**Problems and tasks**
1) Name every common cause of morbidity and death in Malawi and Mozambique given in the project description below on antimicrobial stewardship in Africa.
2) According to the project description on antimicrobial stewardship in Africa, what is the estimated adult HIV prevalence in Malawi?
3) Resume the project description on antimicrobial stewardship in Africa, picking up after its final sentence and not the rows that follow it.

**Page extract**

Healthcare professionals save lives
Project title: Antimicrobial Stewardship and Conservancy in Africa.
The project aims to create a critical mass of Masters and PhD credentialed faculty in Universities and for healthcare professionals in the public health sector, particularly women, with the requisite biomedical, clinical and social sciences and /or policy related knowledge and skills to optimally manage infection, prevent its spread and employ strategies to prevent the emergence and dissemination of antimicrobial resistance. Further it will aim to improve the capacity of health systems to manage infections and contain antimicrobial resistance.
The common causes of morbidity and death in Malawi and Mozambique are malaria, tuberculosis, HIV/AIDS, acute respiratory tract infections and diarrheal diseases. In Malawi the adult HIV prevalence is estimated at 12 % with an estimated 85 000 new infections occurring annually. Of the 28 000 tuberculosis cases reported annually, 70 % of the patients also test positive for HIV. Malaria is the major cause of hospital visits in under-five children and adult deaths. In Mozambique approximately six million cases of malaria are reported each year, around 24 % of deaths among children under-five are due to malaria and many of the high numbers of maternal deaths are directly or indirectly caused by malaria infection. Mozambique has an incidence rate of 431 cases of tuberculosis per 100 000 people and ranks 19th among the 22 high-burden countries in the world. In 2008, an estimated 1 800 000 were living with HIV and more than 370 000 were in need of antiretroviral treatment. However, the true national burden of AMR infections remains unknown in these countries, largely due to the absence of bacterial surveillance systems and diagnostic facilities both in the communities and in hospitals.
Increasingly, AMR is recognized as a key obstacle in the successful management of infectious diseases. Traditional empirical treatment is the sole recourse in countries that lack a reference laboratory, clearly constituting a considerable risk of treatment failure as well as waste of resources by health services through procurement of ineffective medicines.
There is a lack of qualified faculty as well as health professionals, both to develop more knowledge through education and research, and to establish infrastructure and surveillance systems in order to deal with the challenge of antimicrobial resistance and conservancy both in Malawi and in Mozambique.
Building capacity within higher education and research to meet the challenges of antimicrobial resistance and effective treatment of communicable diseases.

**Records supplied**
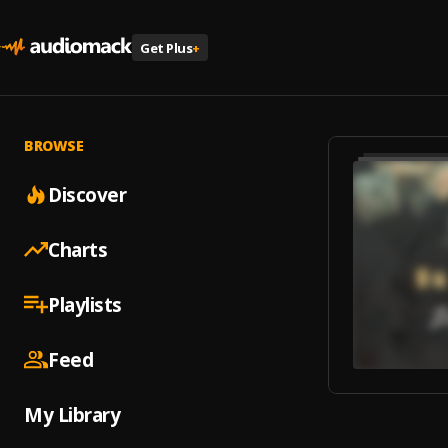
Get Plus
+
BROWSE
Discover
Charts
Playlists
Feed
My Library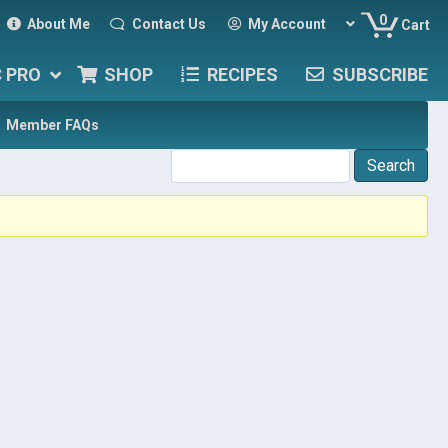
0
About Me
Contact Us
My Account
Cart
C PRO
SHOP
RECIPES
SUBSCRIBE
Member FAQs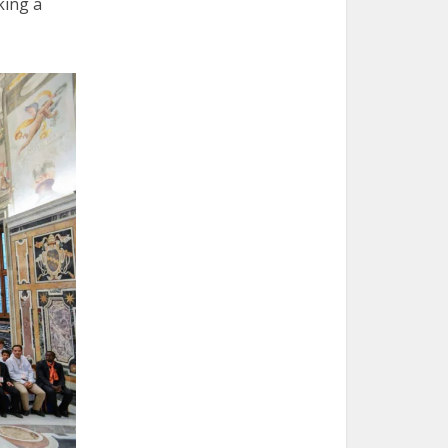
king a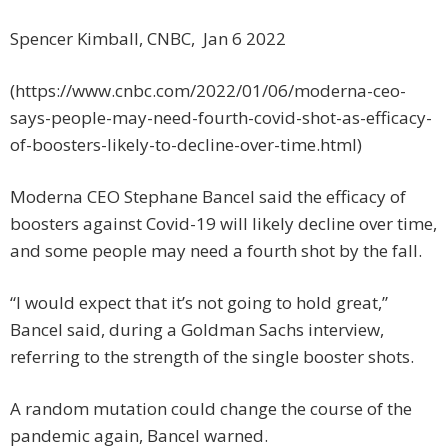
Spencer Kimball, CNBC, Jan 6 2022
(https://www.cnbc.com/2022/01/06/moderna-ceo-
says-people-may-need-fourth-covid-shot-as-efficacy-
of-boosters-likely-to-decline-over-time.html)
Moderna CEO Stephane Bancel said the efficacy of
boosters against Covid-19 will likely decline over time,
and some people may need a fourth shot by the fall.
“I would expect that it’s not going to hold great,”
Bancel said, during a Goldman Sachs interview,
referring to the strength of the single booster shots.
A random mutation could change the course of the
pandemic again, Bancel warned.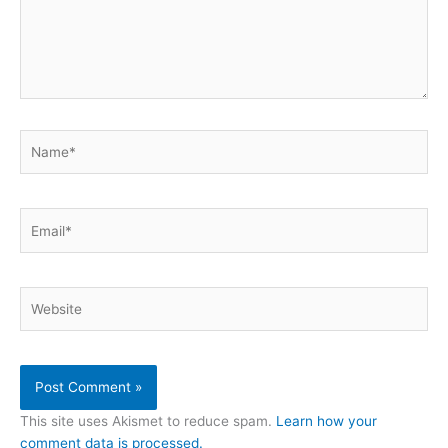
Name*
Email*
Website
This site uses Akismet to reduce spam.
Learn how your
comment data is processed.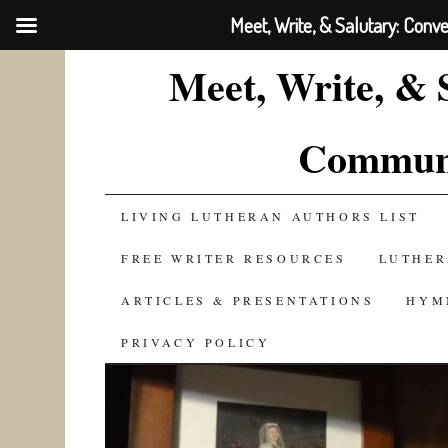
Meet, Write, & Salutary: Conv
Meet, Write, & 
Communi
SKIP
LIVING LUTHERAN AUTHORS LIST
TO
FREE WRITER RESOURCES
LUTHER
CONTENT
ARTICLES & PRESENTATIONS
HYM
PRIVACY POLICY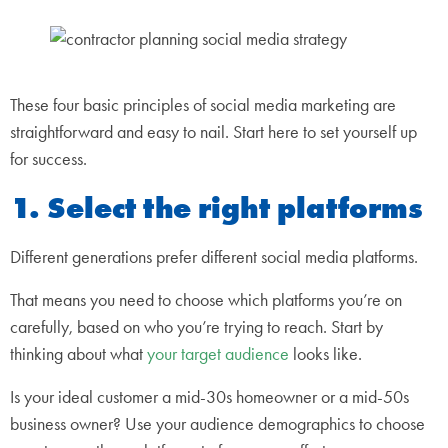
These four basic principles of social media marketing are
straightforward and easy to nail. Start here to set yourself up
for success.
1. Select the right platforms
Different generations prefer different social media platforms.
That means you need to choose which platforms you’re on
carefully, based on who you’re trying to reach. Start by
thinking about what
your target audience
looks like.
Is your ideal customer a mid-30s homeowner or a mid-50s
business owner? Use your audience demographics to choose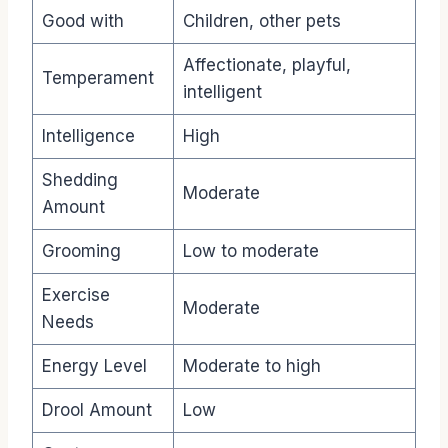
Good with
Children, other pets
Affectionate, playful,
Temperament
intelligent
Intelligence
High
Shedding
Moderate
Amount
Grooming
Low to moderate
Exercise
Moderate
Needs
Energy Level
Moderate to high
Drool Amount
Low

**Response list**
1) Malaria, tuberculosis, HIV/AIDS, acute respiratory tract infections, and diarrheal diseases.

2) It is estimated at 12%.

3)
The project is a cooperation between the University of Kwa Zulu Natal in South Africa, University of Malawi in Malawi, Institutio Superior de Ciencias de Saude in Mozambique and the University of Tromsø in Norway.
Six major “focus streams” will serve as the conceptual framework for the project; antimicrobial use and resistance, curriculum and pedagogy, policy and health systems, socio-behavioural factors, and the cross-cutting themes of gender equality and monitoring and evaluation. These focus streams will guide the research and pedagogy related to antimicrobial stewardship.
The project is designed to improve key-infection related health statistics in Malawi and Mozambique by conducting research and generate evidence of the nature and extent of antimicrobial resistance (AMR) with a view to designing context-specific interventions for its containment. In order to achieve this, the project will provide postgraduate opportunity for academic staff at UNIMA and ISCISA as well as developing existing laboratories, IT and administrative capacities.
The qualifications of university staff will be strengthened as well as health professionals/students in i.e. teaching and developing curriculum on-line, writing for publications, grant writing and inclusion of social sciences in research. At the end of the project a GRIPP (getting research into policy and planning) conference will be held with stakeholders and policy makers. Establishment of proper sentinel surveillance systems in collaboration with Ministry of Health will also be an important component.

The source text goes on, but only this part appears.